SELECTED TEXT:
USIS Washington File

07 April 2000

Transcript: Arms Control Advisor Holum April 5 on Non-Proliferation

The United States is still committed to arms control as part of its
security policy, says President's Senior Advisor for Arms Control,
Non-Proliferation and Security Affairs John Holum.

In an April 5 Worldnet Dialogue with Sydney and Canberra, the
presidential advisor stressed the point that "despite the setback of
the Senate's failure to ratify the Comprehensive Test Ban Treaty," the
Clinton Administration still "believes in and relies upon arms control
as a central element in our international security policy."

On the issue of whether the United States should proceed with a
national missile defense (NMD), Holum stressed that "the decision to
proceed with national missile defense has not yet been made" by
President Clinton.

If President Clinton does decide to move forward with NMD, Holum said,
the United States would "deploy no more than 100 interceptors in
Alaska, and one ABM radar, and then some upgrades of existing early
warning radars -- five of them."

The Anti-Ballistic Missile (ABM) treaty, Holum said, "already provides
for 100 interceptors. They can be in a regional defense as opposed to
a national defense." However, Holum added, "they do require an
amendment to the treaty."

STORED ROWS:
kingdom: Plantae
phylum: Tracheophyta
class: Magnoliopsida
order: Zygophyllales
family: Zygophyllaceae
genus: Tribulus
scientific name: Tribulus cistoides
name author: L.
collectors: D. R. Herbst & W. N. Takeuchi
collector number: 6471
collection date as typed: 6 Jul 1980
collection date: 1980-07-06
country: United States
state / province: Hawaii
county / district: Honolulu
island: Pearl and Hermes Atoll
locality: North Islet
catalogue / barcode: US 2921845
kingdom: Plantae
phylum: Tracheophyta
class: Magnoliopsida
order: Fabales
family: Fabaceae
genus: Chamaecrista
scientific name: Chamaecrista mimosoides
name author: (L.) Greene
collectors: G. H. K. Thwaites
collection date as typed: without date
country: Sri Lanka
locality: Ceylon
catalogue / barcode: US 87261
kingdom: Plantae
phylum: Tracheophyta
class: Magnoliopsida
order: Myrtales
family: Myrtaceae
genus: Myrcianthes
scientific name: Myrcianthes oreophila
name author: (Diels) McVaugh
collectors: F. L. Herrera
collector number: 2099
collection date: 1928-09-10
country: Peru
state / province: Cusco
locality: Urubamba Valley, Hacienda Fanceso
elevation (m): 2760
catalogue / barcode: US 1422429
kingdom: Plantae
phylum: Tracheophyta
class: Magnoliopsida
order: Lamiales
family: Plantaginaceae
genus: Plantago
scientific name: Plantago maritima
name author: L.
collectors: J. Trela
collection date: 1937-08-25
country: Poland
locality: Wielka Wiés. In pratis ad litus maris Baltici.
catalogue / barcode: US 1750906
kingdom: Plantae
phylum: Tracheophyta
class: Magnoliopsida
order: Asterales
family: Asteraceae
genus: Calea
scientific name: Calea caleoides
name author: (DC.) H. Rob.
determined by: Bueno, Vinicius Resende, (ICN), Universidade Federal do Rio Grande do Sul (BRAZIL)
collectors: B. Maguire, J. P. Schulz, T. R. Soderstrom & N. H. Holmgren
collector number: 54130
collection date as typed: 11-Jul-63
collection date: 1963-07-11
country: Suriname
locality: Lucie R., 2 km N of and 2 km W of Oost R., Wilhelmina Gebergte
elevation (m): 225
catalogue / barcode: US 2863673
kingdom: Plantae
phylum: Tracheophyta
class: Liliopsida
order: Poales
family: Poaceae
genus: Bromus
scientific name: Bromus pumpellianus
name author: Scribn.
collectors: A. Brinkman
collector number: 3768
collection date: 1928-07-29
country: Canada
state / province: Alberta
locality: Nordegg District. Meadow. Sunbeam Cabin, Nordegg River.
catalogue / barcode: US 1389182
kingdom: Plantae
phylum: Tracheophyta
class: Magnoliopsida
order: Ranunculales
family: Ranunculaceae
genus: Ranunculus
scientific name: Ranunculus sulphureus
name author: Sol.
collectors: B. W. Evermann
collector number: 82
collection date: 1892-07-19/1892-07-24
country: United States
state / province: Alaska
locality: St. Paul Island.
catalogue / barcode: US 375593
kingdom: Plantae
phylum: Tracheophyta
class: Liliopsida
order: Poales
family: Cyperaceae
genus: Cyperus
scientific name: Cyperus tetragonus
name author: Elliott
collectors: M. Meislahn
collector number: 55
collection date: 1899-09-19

WORK TO DO:
A) Summarize the article on Holum's April 5 remarks in two sentences.
B) Answer these questions from the article on Holum's April 5 remarks.
(i) With which two cities did Holum hold the April 5 Worldnet Dialogue?
(ii) Where would the interceptors be deployed?
(iii) How many existing early warning radars would be upgraded?

SOLUTIONS TO EACH TASK:
A) John Holum said the United States still relies on arms control as a central element of its international security policy, despite the Senate's failure to ratify the Comprehensive Test Ban Treaty. He said President Clinton had not yet decided on national missile defense, which would mean no more than 100 interceptors in Alaska, one ABM radar and upgrades to five existing early warning radars, and would require an amendment to the ABM treaty.

B)
(i) Sydney and Canberra
(ii) Alaska
(iii) Five